Riding in a group has its advantages too. The biggest disadvantage is you move as if you are a very large vehicle. You pay attention to your fellow riders and make adjustments based on their level of proficiency, which isn’t always what you wish it would be. The advantage will always be safety. First, you are tremendously more visible. The more bikes, the more visible. Cagers become aware that there are motorcycles on the road when they see a lot of lights coming up behind them. Another advantage is validation. Sure, you did that set of twisties so smoothly… but no one saw it if you were alone. With the group, you talk about it when you get to a stop. You recognize each other’s riding abilities. A final reason ranges from breakdowns to accidents. If you are in a group there’s help instantly. We ride in remote areas often and you can’t get a cell phone signal. If you breakdown, or worse fall down, a group member can ride to where there is a signal to get help. If you’re alone, you’re screwed.

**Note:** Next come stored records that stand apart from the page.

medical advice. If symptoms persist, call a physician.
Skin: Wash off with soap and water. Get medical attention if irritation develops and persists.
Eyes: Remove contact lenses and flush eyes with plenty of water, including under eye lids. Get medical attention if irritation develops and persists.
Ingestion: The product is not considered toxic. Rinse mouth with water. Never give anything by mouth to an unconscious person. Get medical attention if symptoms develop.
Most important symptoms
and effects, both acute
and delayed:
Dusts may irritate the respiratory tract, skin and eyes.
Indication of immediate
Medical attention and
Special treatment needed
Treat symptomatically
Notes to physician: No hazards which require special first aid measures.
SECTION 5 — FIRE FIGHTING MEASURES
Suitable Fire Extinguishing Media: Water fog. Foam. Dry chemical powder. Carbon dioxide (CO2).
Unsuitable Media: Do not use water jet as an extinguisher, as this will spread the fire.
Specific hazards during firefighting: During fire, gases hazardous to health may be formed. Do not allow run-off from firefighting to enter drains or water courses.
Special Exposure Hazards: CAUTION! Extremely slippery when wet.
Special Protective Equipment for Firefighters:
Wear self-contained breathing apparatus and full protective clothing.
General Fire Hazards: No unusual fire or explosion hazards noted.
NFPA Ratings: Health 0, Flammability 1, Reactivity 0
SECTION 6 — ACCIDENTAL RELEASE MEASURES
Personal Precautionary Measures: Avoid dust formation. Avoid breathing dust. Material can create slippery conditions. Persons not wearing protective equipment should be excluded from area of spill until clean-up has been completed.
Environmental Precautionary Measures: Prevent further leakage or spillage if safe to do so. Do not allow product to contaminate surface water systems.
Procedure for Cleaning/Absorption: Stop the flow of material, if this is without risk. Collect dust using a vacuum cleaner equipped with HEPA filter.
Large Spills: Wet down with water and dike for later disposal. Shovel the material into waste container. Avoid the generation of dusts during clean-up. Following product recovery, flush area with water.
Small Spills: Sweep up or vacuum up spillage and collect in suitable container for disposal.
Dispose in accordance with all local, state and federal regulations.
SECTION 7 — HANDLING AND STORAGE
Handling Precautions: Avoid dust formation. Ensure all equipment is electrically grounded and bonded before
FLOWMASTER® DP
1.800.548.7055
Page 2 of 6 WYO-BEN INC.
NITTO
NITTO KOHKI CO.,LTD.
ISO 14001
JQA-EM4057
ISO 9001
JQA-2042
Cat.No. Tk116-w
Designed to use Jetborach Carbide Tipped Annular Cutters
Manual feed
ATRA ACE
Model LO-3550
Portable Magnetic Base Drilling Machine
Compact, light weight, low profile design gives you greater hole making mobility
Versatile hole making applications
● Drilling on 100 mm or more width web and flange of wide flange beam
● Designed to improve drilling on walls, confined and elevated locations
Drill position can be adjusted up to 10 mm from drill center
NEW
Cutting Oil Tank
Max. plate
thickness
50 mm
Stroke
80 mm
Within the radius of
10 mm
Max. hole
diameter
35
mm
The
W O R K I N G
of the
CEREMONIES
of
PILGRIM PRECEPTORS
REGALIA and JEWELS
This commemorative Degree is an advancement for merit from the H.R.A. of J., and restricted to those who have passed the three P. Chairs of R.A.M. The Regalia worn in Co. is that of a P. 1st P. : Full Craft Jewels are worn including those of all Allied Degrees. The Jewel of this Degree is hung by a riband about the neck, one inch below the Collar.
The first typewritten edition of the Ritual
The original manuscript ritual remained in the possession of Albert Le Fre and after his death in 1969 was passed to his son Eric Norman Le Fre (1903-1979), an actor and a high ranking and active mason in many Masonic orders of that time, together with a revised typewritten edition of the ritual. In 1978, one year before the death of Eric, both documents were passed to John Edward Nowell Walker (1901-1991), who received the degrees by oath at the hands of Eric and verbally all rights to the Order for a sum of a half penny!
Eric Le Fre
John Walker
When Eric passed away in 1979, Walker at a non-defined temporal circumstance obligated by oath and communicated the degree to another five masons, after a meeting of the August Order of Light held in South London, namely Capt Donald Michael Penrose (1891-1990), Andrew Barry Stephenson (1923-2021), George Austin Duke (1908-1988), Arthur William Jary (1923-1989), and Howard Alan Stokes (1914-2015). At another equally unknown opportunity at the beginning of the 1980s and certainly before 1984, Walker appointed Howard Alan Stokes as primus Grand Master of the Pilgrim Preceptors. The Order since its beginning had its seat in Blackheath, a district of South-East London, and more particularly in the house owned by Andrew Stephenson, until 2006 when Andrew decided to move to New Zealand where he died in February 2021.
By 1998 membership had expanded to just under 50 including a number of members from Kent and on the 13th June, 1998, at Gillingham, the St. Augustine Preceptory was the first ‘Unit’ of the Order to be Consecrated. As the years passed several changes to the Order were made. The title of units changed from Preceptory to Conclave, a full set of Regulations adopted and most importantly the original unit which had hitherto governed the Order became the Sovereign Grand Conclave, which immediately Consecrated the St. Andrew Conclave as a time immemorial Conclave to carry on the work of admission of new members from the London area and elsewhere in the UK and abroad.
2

Small groups are typically different from larger groups. My philosophy has been that we use the “follow the leader” method if the group is four or less. You still have to have some common sense and mental stability as you wind through traffic or twisties. It only takes on goofball to screw up a day. Our larger groups use the signal system and shift lanes from the back. This requires cooperation of the entire line and a good tailgunner that is focused on safety as they secure the lane for changes. The larger the group, the more difficult it is for the leader to manage, but I have had columns of over 25 on more rural or linear routes that have successfully used this method. If the route or group isn’t conducive to this system, break the column into groups of 6 to 10. Of course, this requires you have more people qualified to safely lead and tailgun. That has often been a challenge.
So, if you ride alone, please watch out for the cagers. A friend recently went through an intersection when someone did a u-turn without paying attention. The broken wrist was not pleasant nor was the fact that she had no one there to help. She was so far from home she had to catch a 30 mile bus trip and then take a commuter train to get home from the hospital. If you ride in a group, you still have to pay attention. They will notice you more, but never trust a cager when you are on a bike.